• WRITTEN INSTRUCTION:
In the items below, rename "Rendered" to "Displayed" everywhere it occurs and reproduce the lines otherwise unchanged. Leave the pictures out of your answer.
-- start DATASET --
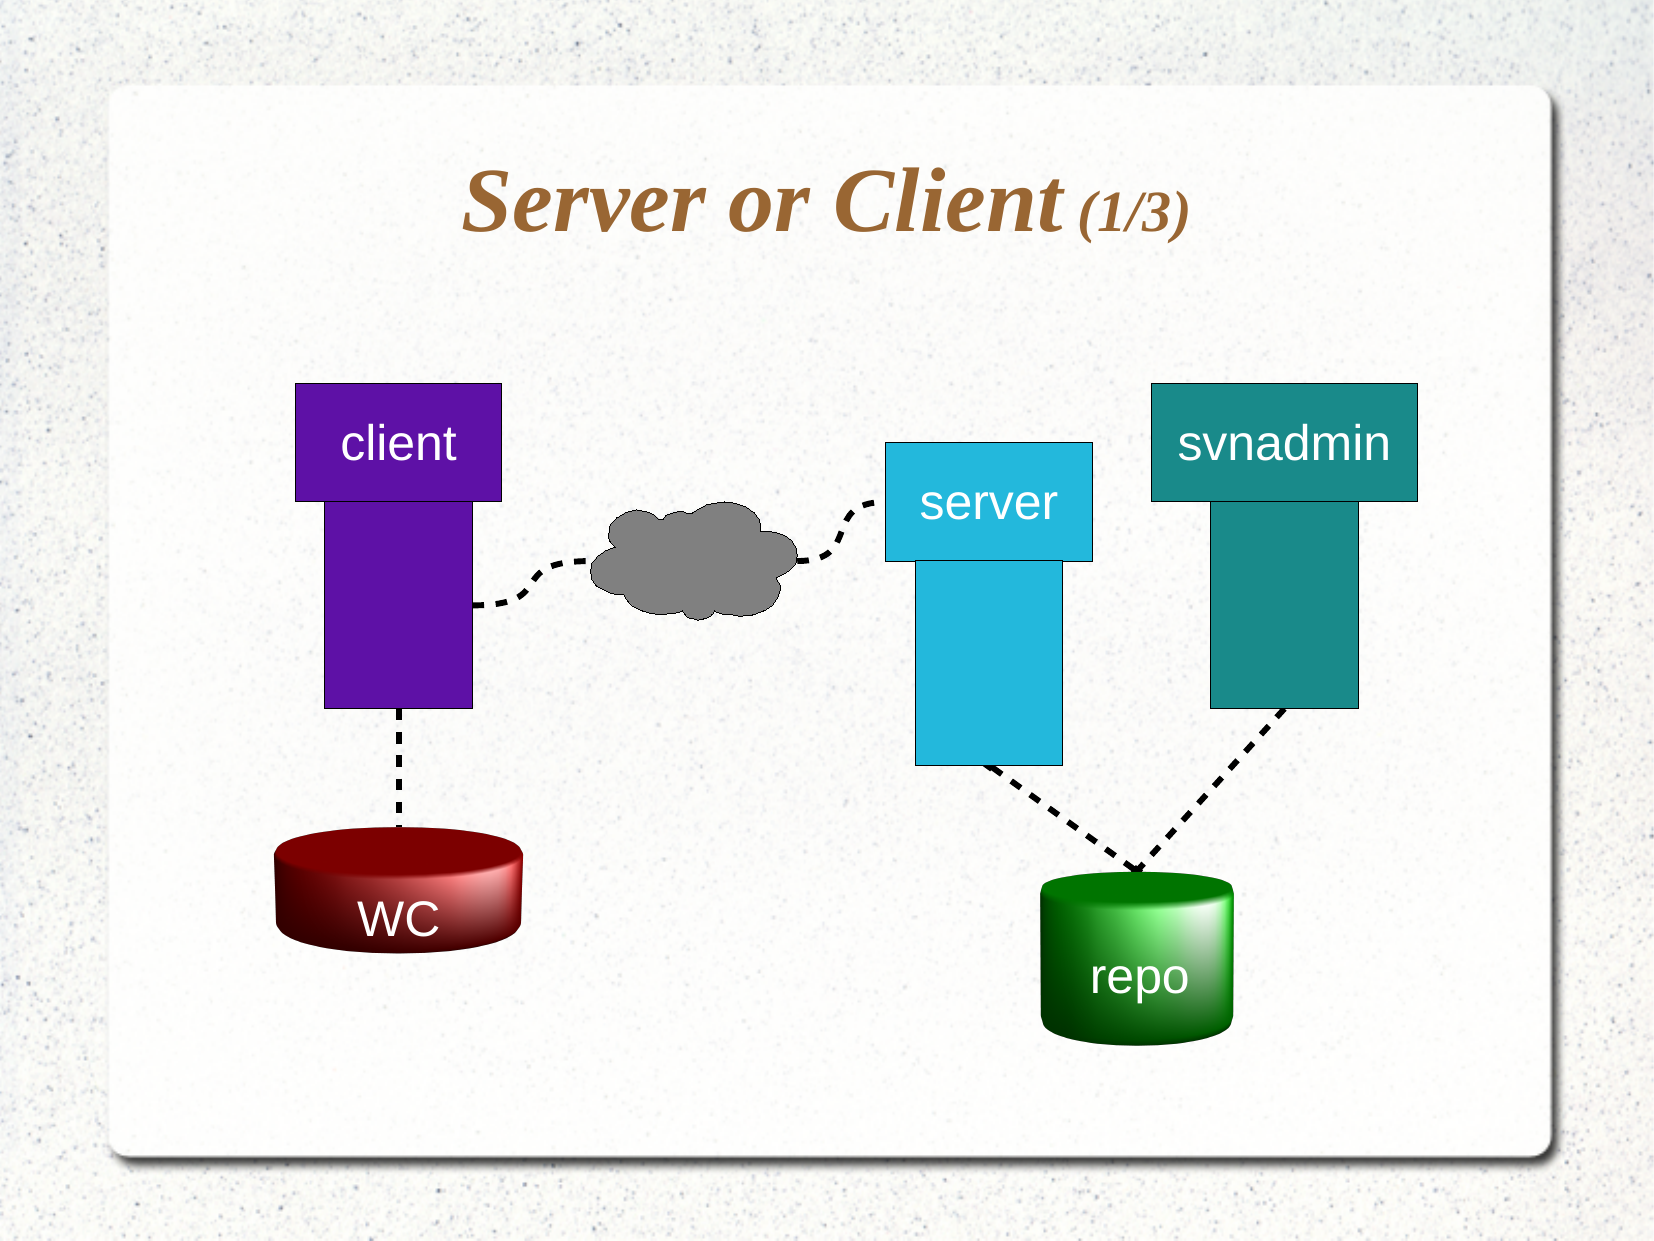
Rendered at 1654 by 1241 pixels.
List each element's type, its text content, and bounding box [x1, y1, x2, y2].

picture [0, 0, 1654, 1241]
text_box [915, 560, 1063, 766]
text_box svnadmin [1151, 383, 1418, 502]
text_box client [295, 383, 502, 502]
text_box [324, 501, 473, 709]
text_box [1210, 501, 1359, 709]
title Server or Client (1/3) [118, 96, 1536, 304]
text_box server [885, 442, 1093, 562]
text_box [590, 501, 798, 621]
text_box WC [266, 890, 531, 947]
text_box repo [1039, 948, 1240, 1004]
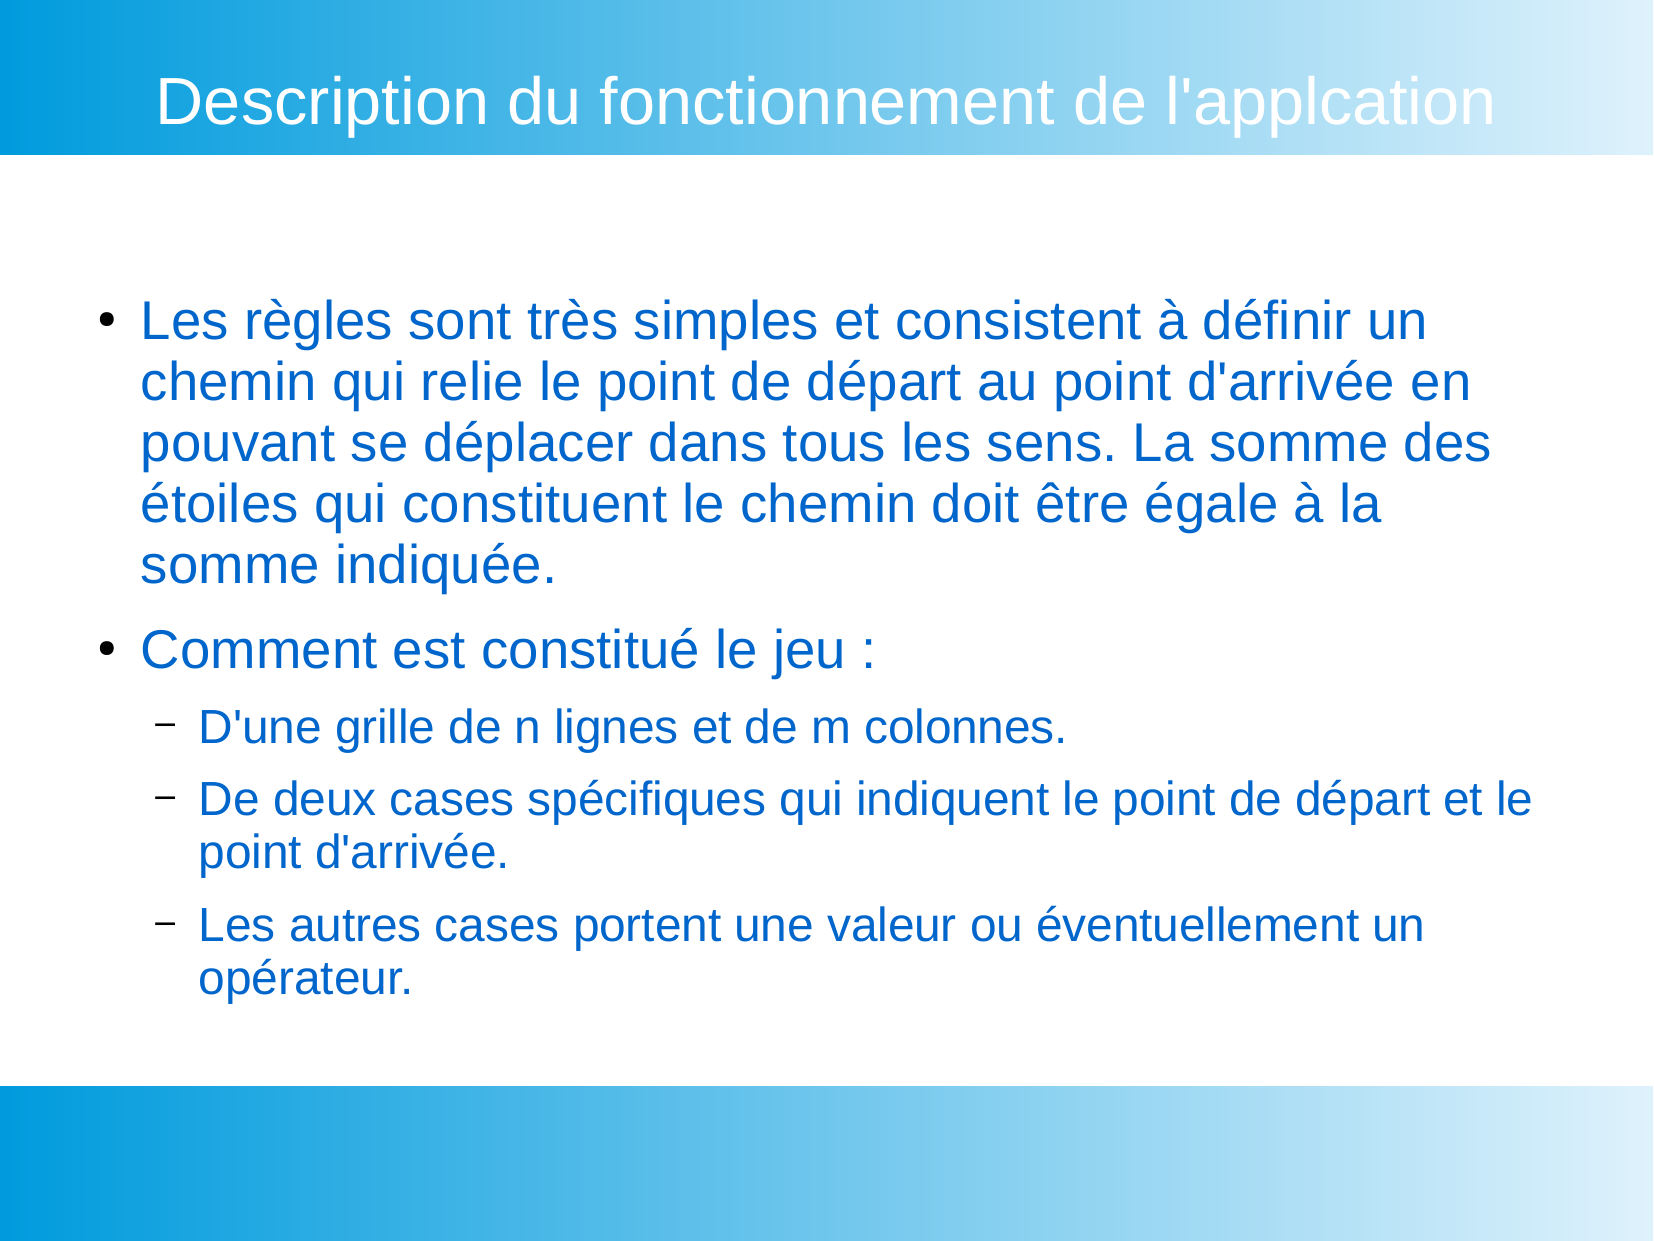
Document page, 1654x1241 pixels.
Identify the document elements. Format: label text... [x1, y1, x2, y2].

title Description du fonctionnement de l'applcation [82, 49, 1571, 155]
list Les règles sont très simples et consistent à définir un chemin qui relie le point de départ au point d'arrivée en pouvant se déplacer dans tous les sens. La somme des étoiles qui constituent le chemin doit être égale à la somme indiquée. Comment est constitué le jeu : D'une grille de n lignes et de m colonnes. De deux cases spécifiques qui indiquent le point de départ et le point d'arrivée. Les autres cases portent une valeur ou éventuellement un opérateur. [82, 290, 1571, 1010]
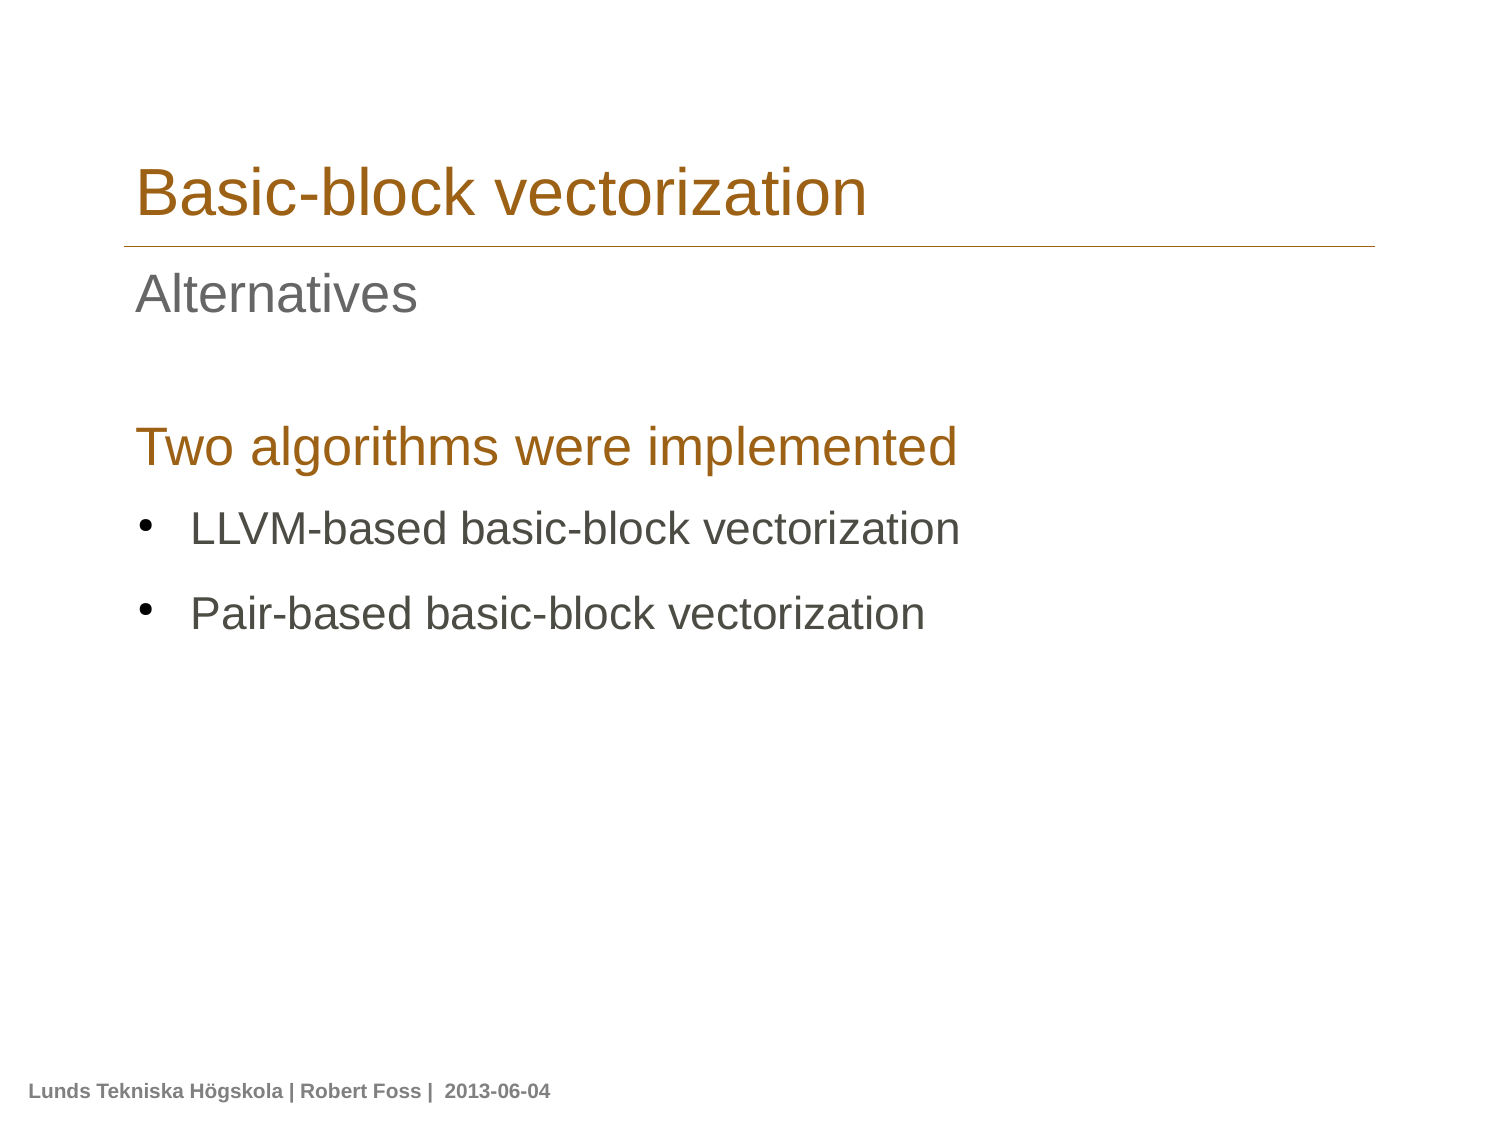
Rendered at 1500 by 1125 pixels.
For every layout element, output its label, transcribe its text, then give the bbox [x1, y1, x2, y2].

title Alternatives [120, 238, 1035, 344]
list LLVM-based basic-block vectorization Pair-based basic-block vectorization [120, 513, 1500, 1125]
title Basic-block vectorization [120, 120, 1500, 258]
title Two algorithms were implemented [120, 375, 1500, 513]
-- end DATASET --
• THE RESPONSE:
Displayed at 1654 by 1241 pixels.
List each element's type, its text content, and bounding box [x1, y1, x2, y2].

picture [0, 0, 1654, 1241]
text_box [915, 560, 1063, 766]
text_box svnadmin [1151, 383, 1418, 502]
text_box client [295, 383, 502, 502]
text_box [324, 501, 473, 709]
text_box [1210, 501, 1359, 709]
title Server or Client (1/3) [118, 96, 1536, 304]
text_box server [885, 442, 1093, 562]
text_box [590, 501, 798, 621]
text_box WC [266, 890, 531, 947]
text_box repo [1039, 948, 1240, 1004]
Document page, 1654x1241 pixels.
Identify the document elements. Format: label text... [x1, y1, x2, y2].

title Description du fonctionnement de l'applcation [82, 49, 1571, 155]
list Les règles sont très simples et consistent à définir un chemin qui relie le point de départ au point d'arrivée en pouvant se déplacer dans tous les sens. La somme des étoiles qui constituent le chemin doit être égale à la somme indiquée. Comment est constitué le jeu : D'une grille de n lignes et de m colonnes. De deux cases spécifiques qui indiquent le point de départ et le point d'arrivée. Les autres cases portent une valeur ou éventuellement un opérateur. [82, 290, 1571, 1010]
Displayed at 1500 by 1125 pixels.
For every layout element, output its label, transcribe its text, then give the bbox [x1, y1, x2, y2].

title Alternatives [120, 238, 1035, 344]
list LLVM-based basic-block vectorization Pair-based basic-block vectorization [120, 513, 1500, 1125]
title Basic-block vectorization [120, 120, 1500, 258]
title Two algorithms were implemented [120, 375, 1500, 513]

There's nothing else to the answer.